### WHAT THE TASK ASKS
Give back the data below word for word. Any image in it should be left out.

--- PROVIDED DATA Enclosed Below ---

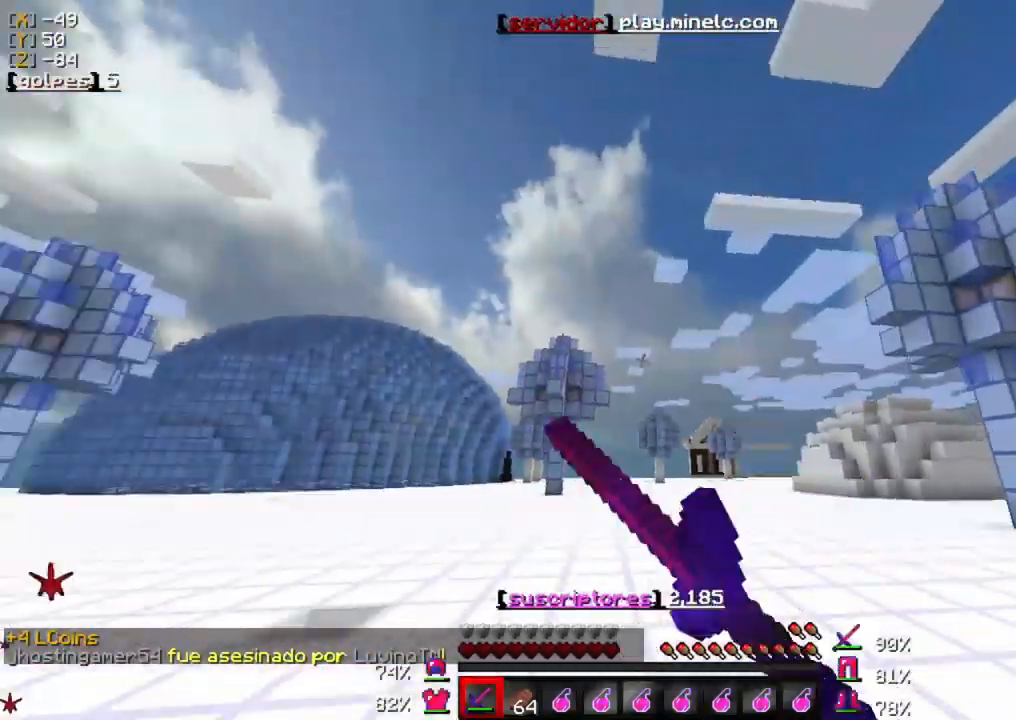
{"keys": ["w"], "mouse": [], "events": [[17, "mouse_left", "up"], [100, "mouse_left", "down"], [233, "mouse_left", "up"], [300, "mouse_left", "down"], [467, "mouse_left", "up"]]}
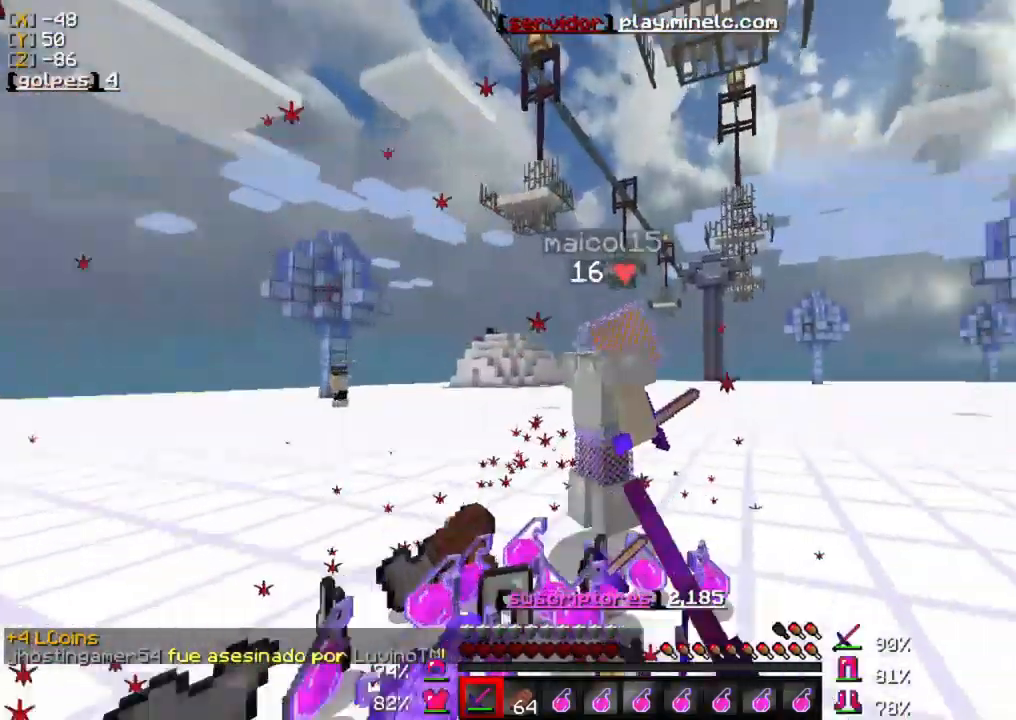
{"keys": ["s"], "mouse": ["left"], "events": [[33, "mouse_left", "down"], [167, "mouse_left", "up"], [233, "mouse_left", "down"], [333, "mouse_left", "up"], [333, "w", "up"], [433, "mouse_left", "down"], [467, "s", "down"]]}
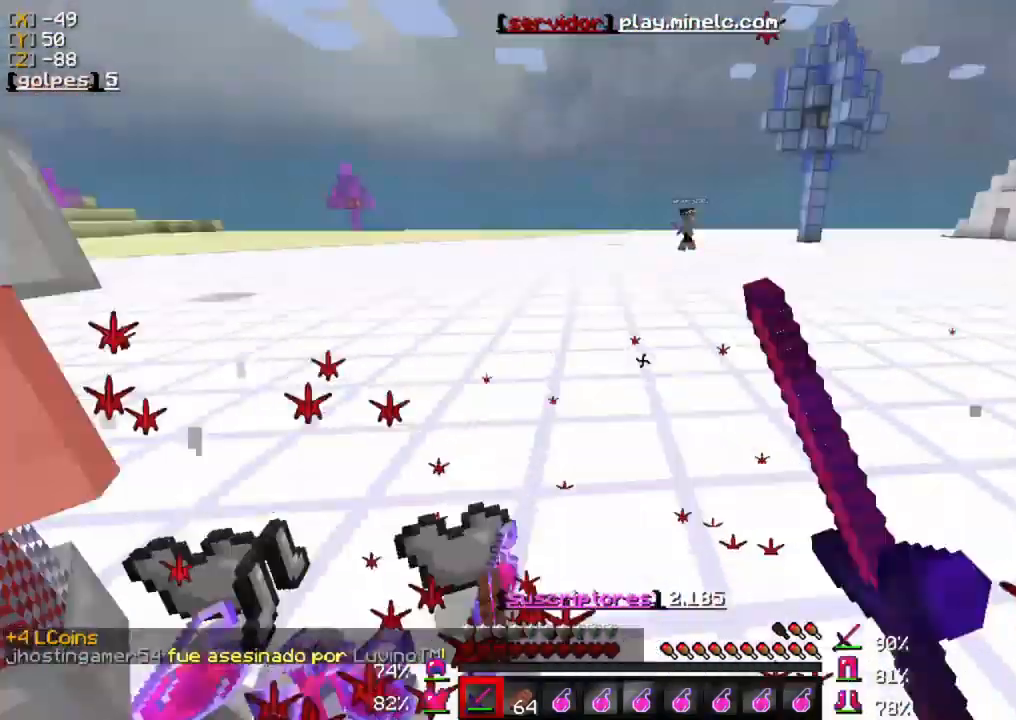
{"keys": [], "mouse": ["left"], "events": [[33, "mouse_left", "up"], [100, "s", "up"], [133, "mouse_left", "down"], [200, "w", "down"], [233, "mouse_left", "up"], [300, "mouse_left", "down"], [433, "mouse_left", "up"], [467, "w", "up"], [500, "mouse_left", "down"]]}
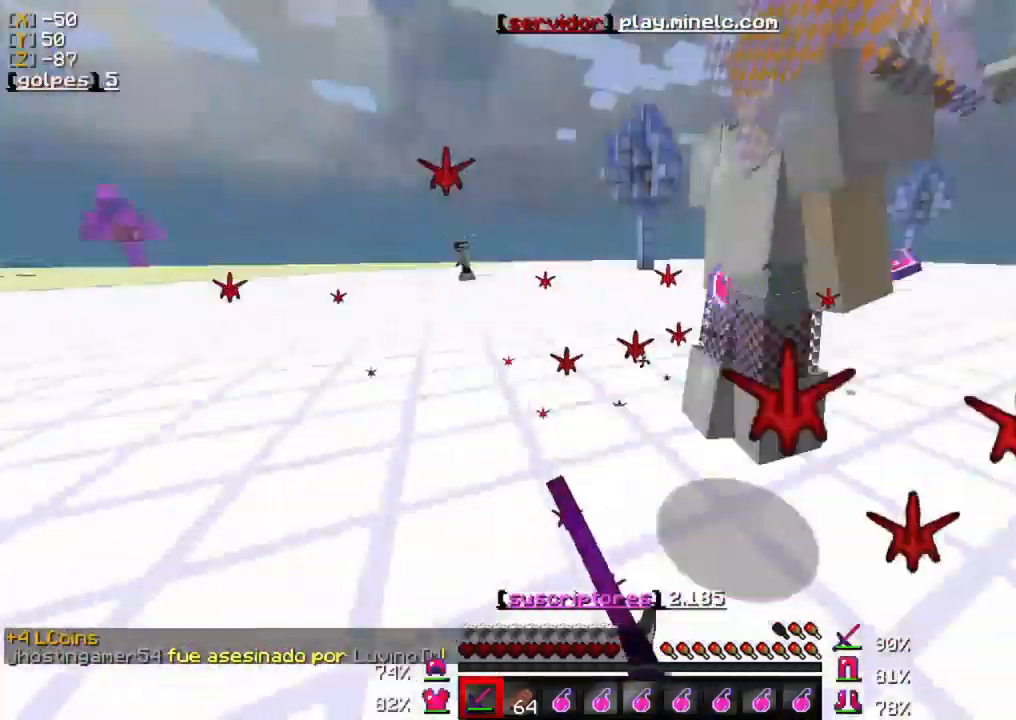
{"keys": ["s"], "mouse": [], "events": [[100, "mouse_left", "up"], [167, "mouse_left", "down"], [167, "w", "down"], [300, "mouse_left", "up"], [300, "w", "up"], [367, "mouse_left", "down"], [467, "mouse_left", "up"], [467, "s", "down"]]}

--- End of Enclosed PROVIDED DATA ---

### SOLUTION FOR THIS EXERCISE
{"keys": ["w"], "mouse": [], "events": [[17, "mouse_left", "up"], [100, "mouse_left", "down"], [233, "mouse_left", "up"], [300, "mouse_left", "down"], [467, "mouse_left", "up"]]}
{"keys": ["s"], "mouse": ["left"], "events": [[33, "mouse_left", "down"], [167, "mouse_left", "up"], [233, "mouse_left", "down"], [333, "mouse_left", "up"], [333, "w", "up"], [433, "mouse_left", "down"], [467, "s", "down"]]}
{"keys": [], "mouse": ["left"], "events": [[33, "mouse_left", "up"], [100, "s", "up"], [133, "mouse_left", "down"], [200, "w", "down"], [233, "mouse_left", "up"], [300, "mouse_left", "down"], [433, "mouse_left", "up"], [467, "w", "up"], [500, "mouse_left", "down"]]}
{"keys": ["s"], "mouse": [], "events": [[100, "mouse_left", "up"], [167, "mouse_left", "down"], [167, "w", "down"], [300, "mouse_left", "up"], [300, "w", "up"], [367, "mouse_left", "down"], [467, "mouse_left", "up"], [467, "s", "down"]]}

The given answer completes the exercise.